Presently rereading: Peter Ackroyd’s Hawksmoor. Presently playing: Blinking Lights and other revelations, Eels.

3 Comments:

Anonymous Anonymous said...

Astonishing - I had no idea about that either, despite reading the sleeves of my Eels CDs almost obsessively (I know *exactly* the spilt milk drawing you mention).

Aren't they/he great, though? Really fantastic, heart-breakingly good stuff. I feel like an railroad man myself...

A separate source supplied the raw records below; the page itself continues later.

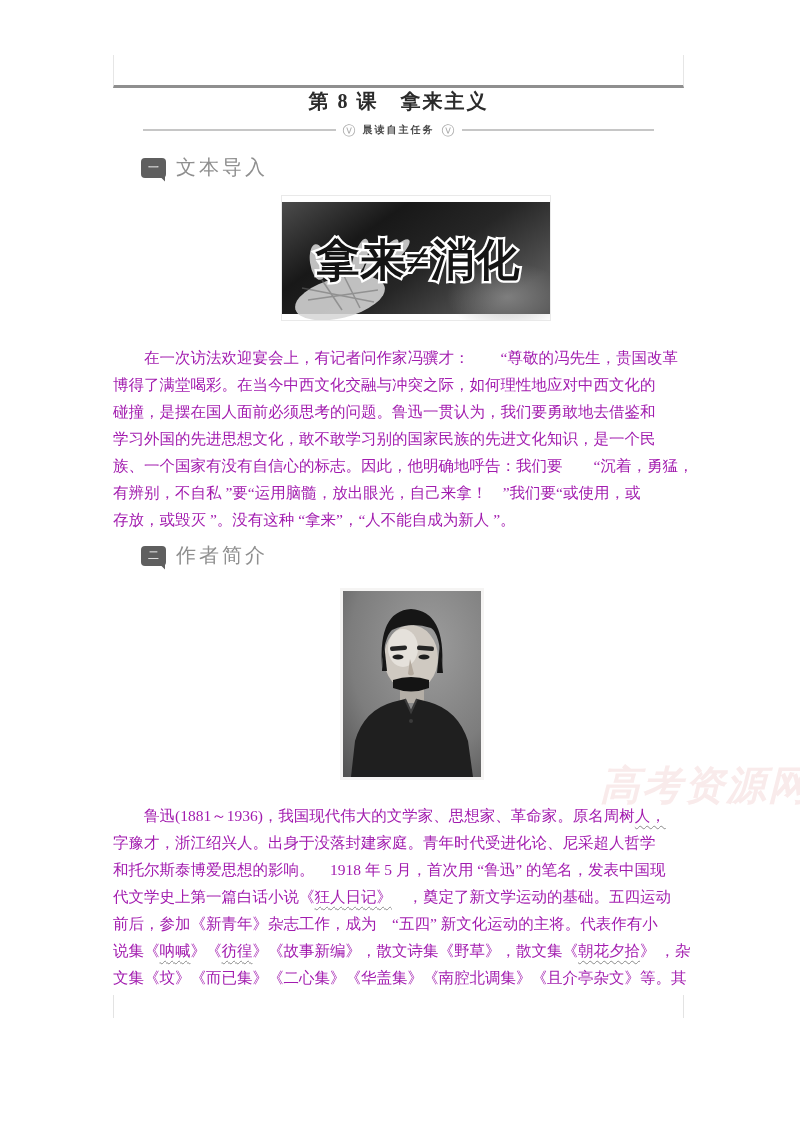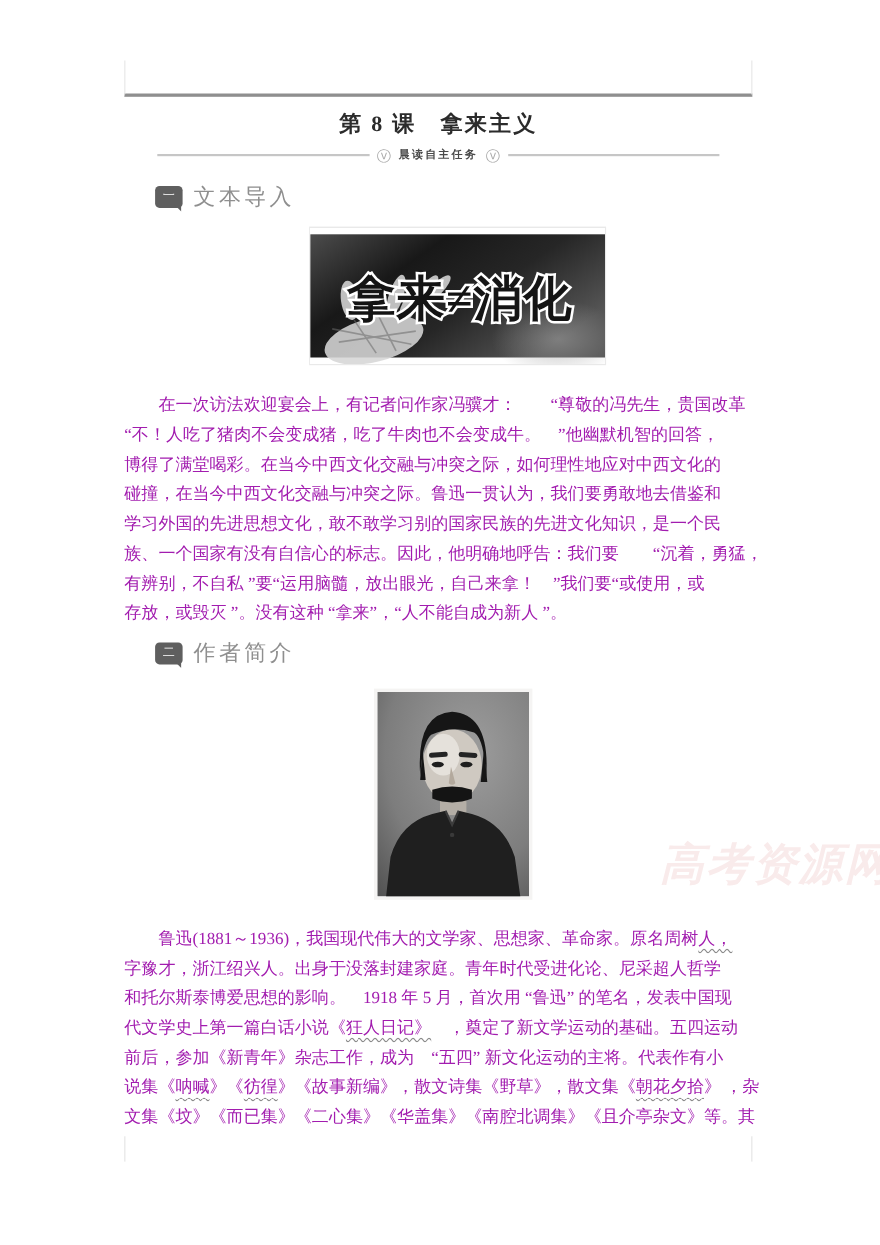--- a/index.html
+++ b/index.html
@@ -4,21 +4,21 @@
 <style>
   * { margin:0; padding:0; box-sizing:border-box; }
   html,body { width:800px; height:1132px; background:#ffffff; overflow:hidden; position:relative;
               font-family:"Liberation Serif","DejaVu Serif",serif; }
   .page { position:absolute; left:113px; top:0; width:571px; }
 
   .header-box { margin-top:55px; height:33px;
                 border-left:1px solid #e6e6e6; border-right:1px solid #e6e6e6;
                 border-bottom:3px solid #8f8f8f; }
 
-  .doc-title { margin-top:11px; text-align:center; font-size:20px; font-weight:600;
+  .doc-title { text-align:center; font-size:20px; font-weight:600;
                color:#2b2b2b; letter-spacing:2px; }
 
   .banner { margin:8px 30px 0 30px; display:flex; align-items:center; gap:7px; }
   .banner .bline { flex:1; height:0; border-top:2px solid #c6c6c6; }
   .banner .orn   { color:#a9a9a9; font-size:13px; line-height:1;
                    font-family:"Liberation Sans","DejaVu Sans",sans-serif; }
   .banner .btext { font-family:"Liberation Sans","DejaVu Sans",sans-serif;
                    font-weight:bold; font-size:10px; color:#4a4a4a; letter-spacing:2px; }
 
   .section-marker { display:flex; align-items:center; gap:10px; margin-left:28px; }
@@ -108,23 +108,22 @@
         <path d="M26,98 L96,88" fill="none"></path>
         <path d="M40,78 L60,108" fill="none"></path>
         <path d="M62,74 L78,106" fill="none"></path>
       </g>
       <text x="136" y="73" text-anchor="middle" font-size="44" font-weight="bold" fill="#141414" stroke="#ffffff" stroke-width="4.5" paint-order="stroke" letter-spacing="1">拿来≠消化</text>
     </svg>
   </div>
 
   <div class="para" id="para-intro">
       <div class="line indent"><span>在一次访法欢迎宴会上，有记者问作家冯骥才：　　“尊敬的冯先生，贵国改革</span></div>
-      <div class="line"><span>“不！人吃了猪肉不会变成猪，吃了牛肉也不会变成牛。　”他幽默机智的回答，</span></div>
       <div class="line"><span>博得了满堂喝彩。在当今中西文化交融与冲突之际，如何理性地应对中西文化的</span></div>
-      <div class="line"><span>碰撞，在当今中西文化交融与冲突之际。鲁迅一贯认为，我们要勇敢地去借鉴和</span></div>
+      <div class="line"><span>碰撞，是摆在国人面前必须思考的问题。鲁迅一贯认为，我们要勇敢地去借鉴和</span></div>
       <div class="line"><span>学习外国的先进思想文化，敢不敢学习别的国家民族的先进文化知识，是一个民</span></div>
       <div class="line"><span>族、一个国家有没有自信心的标志。因此，他明确地呼告：我们要　　“沉着，勇猛，</span></div>
       <div class="line"><span>有辨别，不自私 ”要“运用脑髓，放出眼光，自己来拿！　”我们要“或使用，或</span></div>
       <div class="line"><span>存放，或毁灭 ”。没有这种 “拿来”，“人不能自成为新人 ”。</span></div>
     </div>
 
   <div class="section-marker sm-author">
     <span class="num-icon">
       <span>二</span>
     </span>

November 25, 2007 8:16 pm  
Blogger Paul McAuley said...

Hi Al,

Hope you'll be able to watch the documentary on Monday - the BBC does repeat digital stuff quite a lot, but often the good stuff doesn't get repeated... Since posting that quite a few interviews with E appeared, one in the current New Scientist (currently cooking with gas when it comes to inpiration).

November 25, 2007 9:21 pm  
Anonymous Anonymous said...

Someone's taping the documentary for me, so I'll catch it in a few weeks. Ripped open new copies of both New Scientist and SciAm today; both had interviews with E in.